I dart my tongue out to wet my lips. “And?”

“And you’re so goddamn hot.” His fingers clench into my skin, and my breath catches. “I can’t see you and not want to touch you. To have you look at me. To see you smile. I feel like…”

“Like I’m losing my mind,” I breathe.

“Yes,” he groans.

And then I’m kissing him, and he’s kissing me, and it tastes a little like maple rye and a whole lot like possibility.

This isn’t like last time or the times before. There’s heat—god, so much glorious heat—but no anger, no feeling that I’m using Beckett as a distraction. There is nowhere in the world I want to be except right here.

I sink into it, into the warmth and the wanting. I forget about land disputes and family fuckery, about all the reasons this isn’t just complicated but impossible.

His hands frame my face, thumbs stroking over my cheekbones as he kisses me, and I make a sound more soft and helpless than I thought I was capable of.

But there’s no room for self-consciousness when Beckett’s tongue is in my mouth, when his hands are clasping my back and reaching down to mold my ass, forcing me to stop thinking and just feel.

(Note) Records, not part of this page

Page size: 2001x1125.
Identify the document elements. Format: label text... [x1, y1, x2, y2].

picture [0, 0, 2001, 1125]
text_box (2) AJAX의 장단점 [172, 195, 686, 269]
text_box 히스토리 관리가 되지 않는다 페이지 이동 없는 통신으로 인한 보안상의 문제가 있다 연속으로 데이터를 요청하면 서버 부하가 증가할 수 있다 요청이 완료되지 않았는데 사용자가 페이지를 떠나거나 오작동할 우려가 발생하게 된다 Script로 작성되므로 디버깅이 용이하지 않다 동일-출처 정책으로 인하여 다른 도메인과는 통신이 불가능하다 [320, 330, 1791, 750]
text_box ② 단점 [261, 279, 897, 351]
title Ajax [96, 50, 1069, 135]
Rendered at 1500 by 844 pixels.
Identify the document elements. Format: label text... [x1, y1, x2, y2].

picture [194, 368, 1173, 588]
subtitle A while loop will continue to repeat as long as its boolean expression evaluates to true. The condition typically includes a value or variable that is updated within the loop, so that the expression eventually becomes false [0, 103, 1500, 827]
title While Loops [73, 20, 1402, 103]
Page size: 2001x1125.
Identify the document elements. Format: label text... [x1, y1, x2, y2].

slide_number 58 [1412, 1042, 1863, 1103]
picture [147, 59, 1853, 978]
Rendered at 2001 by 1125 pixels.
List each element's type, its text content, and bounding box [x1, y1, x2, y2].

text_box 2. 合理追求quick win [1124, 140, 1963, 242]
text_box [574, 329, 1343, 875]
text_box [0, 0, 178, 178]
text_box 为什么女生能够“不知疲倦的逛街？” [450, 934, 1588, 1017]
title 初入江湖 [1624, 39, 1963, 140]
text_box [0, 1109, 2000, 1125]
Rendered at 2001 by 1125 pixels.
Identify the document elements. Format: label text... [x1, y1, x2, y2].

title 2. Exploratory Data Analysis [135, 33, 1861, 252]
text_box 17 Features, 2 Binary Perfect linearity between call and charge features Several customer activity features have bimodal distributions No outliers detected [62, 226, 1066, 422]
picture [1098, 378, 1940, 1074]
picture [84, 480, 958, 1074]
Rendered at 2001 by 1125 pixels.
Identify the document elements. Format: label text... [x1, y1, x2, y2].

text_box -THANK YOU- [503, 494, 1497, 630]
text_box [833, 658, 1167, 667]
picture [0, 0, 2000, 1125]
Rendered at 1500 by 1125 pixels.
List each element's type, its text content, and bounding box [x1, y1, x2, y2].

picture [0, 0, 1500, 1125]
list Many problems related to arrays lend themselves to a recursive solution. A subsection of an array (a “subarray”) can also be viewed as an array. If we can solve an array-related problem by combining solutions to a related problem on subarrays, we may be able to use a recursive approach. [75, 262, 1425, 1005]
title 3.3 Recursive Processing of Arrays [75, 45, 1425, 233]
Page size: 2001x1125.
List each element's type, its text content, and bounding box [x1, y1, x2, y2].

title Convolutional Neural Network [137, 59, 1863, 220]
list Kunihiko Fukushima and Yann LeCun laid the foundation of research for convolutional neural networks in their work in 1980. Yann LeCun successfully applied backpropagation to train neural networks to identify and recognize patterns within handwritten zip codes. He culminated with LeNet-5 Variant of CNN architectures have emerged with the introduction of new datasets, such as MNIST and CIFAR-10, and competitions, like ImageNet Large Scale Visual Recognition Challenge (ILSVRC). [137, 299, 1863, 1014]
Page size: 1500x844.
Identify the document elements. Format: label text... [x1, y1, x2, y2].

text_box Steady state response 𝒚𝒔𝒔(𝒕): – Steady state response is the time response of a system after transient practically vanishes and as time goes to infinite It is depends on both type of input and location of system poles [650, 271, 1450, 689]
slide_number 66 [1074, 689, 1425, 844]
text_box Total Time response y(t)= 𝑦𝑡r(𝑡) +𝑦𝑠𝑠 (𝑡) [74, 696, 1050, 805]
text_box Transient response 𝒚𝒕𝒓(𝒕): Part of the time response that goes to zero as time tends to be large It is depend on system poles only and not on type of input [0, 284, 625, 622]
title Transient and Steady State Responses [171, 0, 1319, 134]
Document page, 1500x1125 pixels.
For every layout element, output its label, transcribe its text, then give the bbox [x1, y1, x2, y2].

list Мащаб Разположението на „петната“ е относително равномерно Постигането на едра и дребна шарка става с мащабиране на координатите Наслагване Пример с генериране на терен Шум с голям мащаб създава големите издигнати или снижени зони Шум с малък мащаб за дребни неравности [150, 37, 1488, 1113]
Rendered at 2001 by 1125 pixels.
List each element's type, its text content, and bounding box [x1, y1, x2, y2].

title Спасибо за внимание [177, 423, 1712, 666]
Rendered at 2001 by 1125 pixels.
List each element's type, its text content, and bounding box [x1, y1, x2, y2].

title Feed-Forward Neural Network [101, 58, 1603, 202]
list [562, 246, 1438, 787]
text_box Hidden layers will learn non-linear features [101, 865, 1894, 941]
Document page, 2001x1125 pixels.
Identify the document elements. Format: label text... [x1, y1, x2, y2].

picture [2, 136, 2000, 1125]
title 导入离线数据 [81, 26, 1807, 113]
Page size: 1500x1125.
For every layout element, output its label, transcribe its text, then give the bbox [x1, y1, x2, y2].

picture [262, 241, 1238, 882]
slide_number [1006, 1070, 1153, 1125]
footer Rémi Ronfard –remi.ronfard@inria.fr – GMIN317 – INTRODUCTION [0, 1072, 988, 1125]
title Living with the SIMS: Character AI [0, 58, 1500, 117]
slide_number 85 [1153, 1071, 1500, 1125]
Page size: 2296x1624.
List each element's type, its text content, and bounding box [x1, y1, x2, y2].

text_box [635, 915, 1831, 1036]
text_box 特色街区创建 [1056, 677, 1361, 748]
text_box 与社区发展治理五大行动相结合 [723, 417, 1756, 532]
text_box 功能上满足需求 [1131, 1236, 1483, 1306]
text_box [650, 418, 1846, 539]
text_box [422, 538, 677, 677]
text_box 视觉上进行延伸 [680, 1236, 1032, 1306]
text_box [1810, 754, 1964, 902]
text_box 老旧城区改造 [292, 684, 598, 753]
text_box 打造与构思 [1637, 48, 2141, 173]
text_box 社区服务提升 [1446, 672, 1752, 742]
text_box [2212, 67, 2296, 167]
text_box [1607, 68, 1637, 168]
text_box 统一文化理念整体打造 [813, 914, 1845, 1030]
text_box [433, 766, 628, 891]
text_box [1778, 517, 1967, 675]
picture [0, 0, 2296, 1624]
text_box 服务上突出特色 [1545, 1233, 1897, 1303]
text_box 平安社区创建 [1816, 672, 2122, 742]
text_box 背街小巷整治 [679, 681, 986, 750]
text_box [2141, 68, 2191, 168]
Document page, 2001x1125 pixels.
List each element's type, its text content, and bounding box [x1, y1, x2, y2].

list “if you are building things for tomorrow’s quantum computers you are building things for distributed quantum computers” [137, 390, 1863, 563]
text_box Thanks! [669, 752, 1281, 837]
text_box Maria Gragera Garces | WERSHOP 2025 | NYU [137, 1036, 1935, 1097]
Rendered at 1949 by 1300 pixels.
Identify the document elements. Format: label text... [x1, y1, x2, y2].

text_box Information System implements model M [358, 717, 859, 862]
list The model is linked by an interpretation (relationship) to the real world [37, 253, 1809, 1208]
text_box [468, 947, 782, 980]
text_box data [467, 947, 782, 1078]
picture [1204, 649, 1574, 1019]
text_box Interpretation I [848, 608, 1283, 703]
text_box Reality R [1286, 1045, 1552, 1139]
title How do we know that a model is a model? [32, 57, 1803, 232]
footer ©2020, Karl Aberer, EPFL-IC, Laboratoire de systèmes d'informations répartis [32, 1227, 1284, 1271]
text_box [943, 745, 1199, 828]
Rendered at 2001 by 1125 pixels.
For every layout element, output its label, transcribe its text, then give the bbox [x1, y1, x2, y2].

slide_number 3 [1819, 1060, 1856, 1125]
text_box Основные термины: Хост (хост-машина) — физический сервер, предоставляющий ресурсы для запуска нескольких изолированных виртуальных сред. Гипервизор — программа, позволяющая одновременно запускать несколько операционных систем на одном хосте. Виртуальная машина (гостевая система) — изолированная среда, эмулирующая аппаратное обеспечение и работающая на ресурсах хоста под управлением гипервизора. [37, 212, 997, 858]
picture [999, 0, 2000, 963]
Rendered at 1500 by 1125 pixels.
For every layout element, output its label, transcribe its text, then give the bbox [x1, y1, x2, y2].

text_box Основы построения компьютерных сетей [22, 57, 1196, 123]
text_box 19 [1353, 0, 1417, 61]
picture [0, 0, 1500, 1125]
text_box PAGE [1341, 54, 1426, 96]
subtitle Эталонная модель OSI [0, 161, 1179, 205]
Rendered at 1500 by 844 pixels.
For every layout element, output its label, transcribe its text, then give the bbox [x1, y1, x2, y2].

“Tell me what you want,” he demands breathlessly.

Oh fuck. So many things.

I want to forget about Derek Sullivan and the town council and the ticking clock on my time in Winsome.

I want to stop thinking about my uncertain future and complicated legacies and just…

just be. I want him to touch me everywhere, and for me to touch him back.

I want to hear the sounds he makes when he comes apart.

“You,” I say, since that encompasses all of it. “I want you to fuck me. Please, Beckett.”

Heat flares in his eyes, and then he’s kissing me again, deeper this time, his hands moving up my sides again to pull my sweater over my head.